- _EXERCISE DESCRIPTION_:
With the pictures left out, restate exactly the part below that opens with the line containing "Welkom bij het gedeelte voor docenten over sc" and closes with the line containing "zonder concessies te doen. Of je nu een".

- _DATA SUPPLIED_:

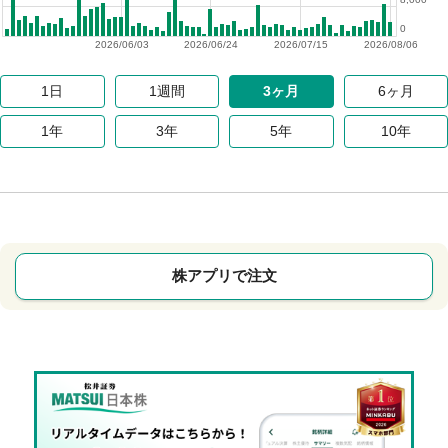
0
2026/06/03
2026/06/24
2026/07/15
2026/08/06
1日
1週間
3ヶ月
6ヶ月
1年
3年
5年
10年
株アプリで注文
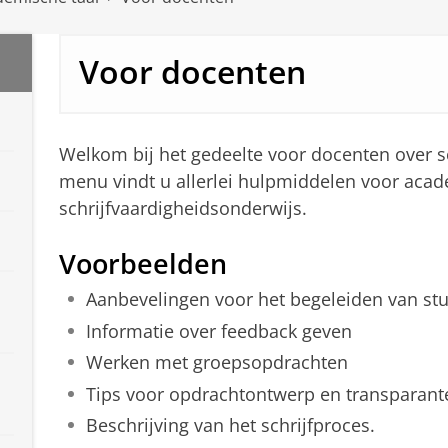
Voor docenten
Welkom bij het gedeelte voor docenten over sc
menu vindt u allerlei hulpmiddelen voor aca
schrijfvaardigheidsonderwijs.
Voorbeelden
Aanbevelingen voor het begeleiden van stu
Informatie over feedback geven
Werken met groepsopdrachten
Tips voor opdrachtontwerp en transparante
Beschrijving van het schrijfproces.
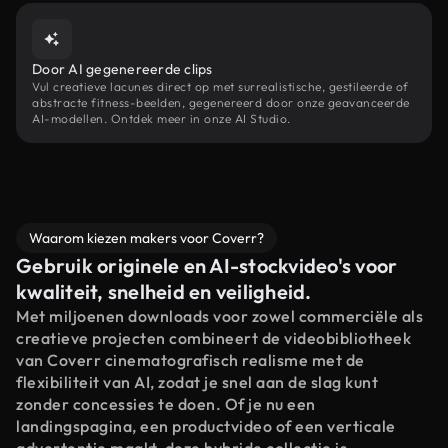
Door AI gegenereerde clips
Vul creatieve lacunes direct op met surrealistische, gestileerde of
abstracte fitness-beelden, gegenereerd door onze geavanceerde
AI-modellen. Ontdek meer in onze AI Studio.
Waarom kiezen makers voor Coverr?
Gebruik originele en AI-stockvideo's voor
kwaliteit, snelheid en veiligheid.
Met miljoenen downloads voor zowel commerciële als
creatieve projecten combineert de videobibliotheek
van Coverr cinematografisch realisme met de
flexibiliteit van AI, zodat je snel aan de slag kunt
zonder concessies te doen. Of je nu een
landingspagina, een productvideo of een verticale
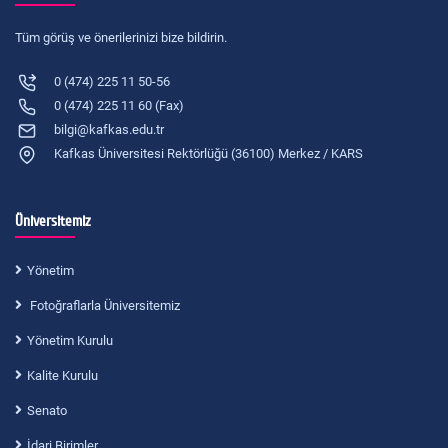
Tüm görüş ve önerilerinizi bize bildirin.
0 (474) 225 11 50-56
0 (474) 225 11 60 (Fax)
bilgi@kafkas.edu.tr
Kafkas Üniversitesi Rektörlüğü (36100) Merkez / KARS
Üniversitemiz
Yönetim
Fotoğraflarla Üniversitemiz
Yönetim Kurulu
Kalite Kurulu
Senato
İdari Birimler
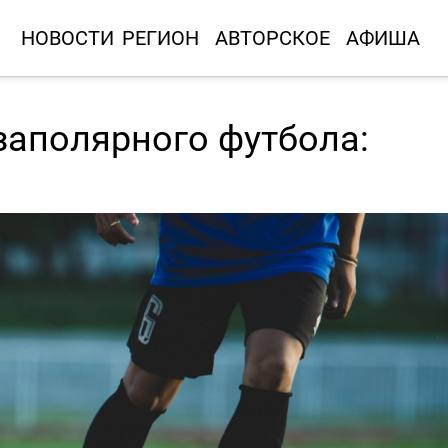
НОВОСТИ
РЕГИОН
АВТОРСКОЕ
АФИША
заполярного футбола:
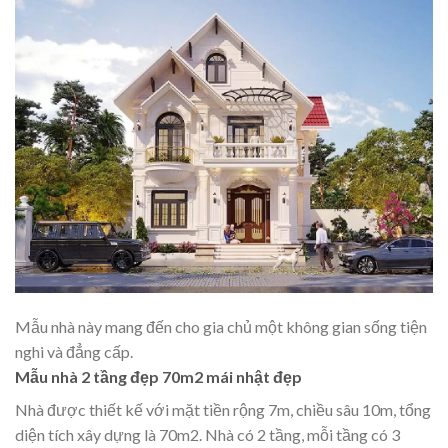
Mẫu nhà này mang đến cho gia chủ một không gian sống tiện
nghi và đẳng cấp.
Mẫu nhà 2 tầng đẹp 70m2 mái nhật đẹp
Nhà được thiết kế với mặt tiền rộng 7m, chiều sâu 10m, tổng
diện tích xây dựng là 70m2. Nhà có 2 tầng, mỗi tầng có 3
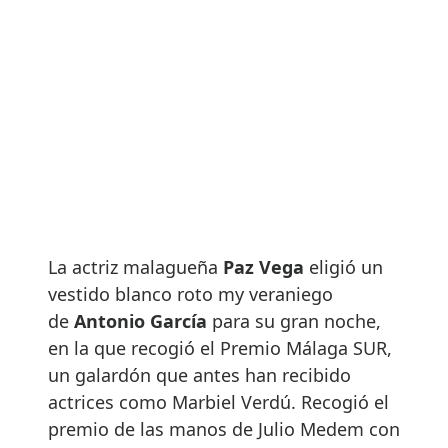
La actriz malagueña
Paz Vega
eligió un
vestido blanco roto my veraniego
de
Antonio García
para su gran noche,
en la que recogió el Premio Málaga SUR,
un galardón que antes han recibido
actrices como Marbiel Verdú. Recogió el
premio de las manos de Julio Medem con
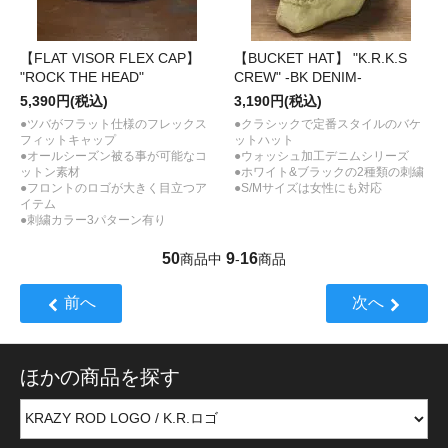
【FLAT VISOR FLEX CAP】
【BUCKET HAT】 "K.R.K.S
"ROCK THE HEAD"
CREW" -BK DENIM-
5,390円(税込)
3,190円(税込)
●ツバがフラット仕様のフレックス
●クラシックで定番スタイルのバケ
フィットキャップ
ットハット
●オールシーズン被る事が可能なコ
●ウォッシュ加工デニムシリーズ
ットン素材
●ホワイト&ブラックの2種類の刺繍
●フロントのロゴが大きく目立つア
●S/Mサイズは女性にも対応
イテム
●刺繍カラー3パターン有り
50
9
16
商品中
-
商品
前へ
次へ
ほかの商品を探す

- _RESPONSE BELOW_:
Welkom bij het gedeelte voor docenten over sc
menu vindt u allerlei hulpmiddelen voor aca
schrijfvaardigheidsonderwijs.
Voorbeelden
Aanbevelingen voor het begeleiden van stu
Informatie over feedback geven
Werken met groepsopdrachten
Tips voor opdrachtontwerp en transparante
Beschrijving van het schrijfproces.
Door AI gegenereerde clips
Vul creatieve lacunes direct op met surrealistische, gestileerde of
abstracte fitness-beelden, gegenereerd door onze geavanceerde
AI-modellen. Ontdek meer in onze AI Studio.
Waarom kiezen makers voor Coverr?
Gebruik originele en AI-stockvideo's voor
kwaliteit, snelheid en veiligheid.
Met miljoenen downloads voor zowel commerciële als
creatieve projecten combineert de videobibliotheek
van Coverr cinematografisch realisme met de
flexibiliteit van AI, zodat je snel aan de slag kunt
zonder concessies te doen. Of je nu een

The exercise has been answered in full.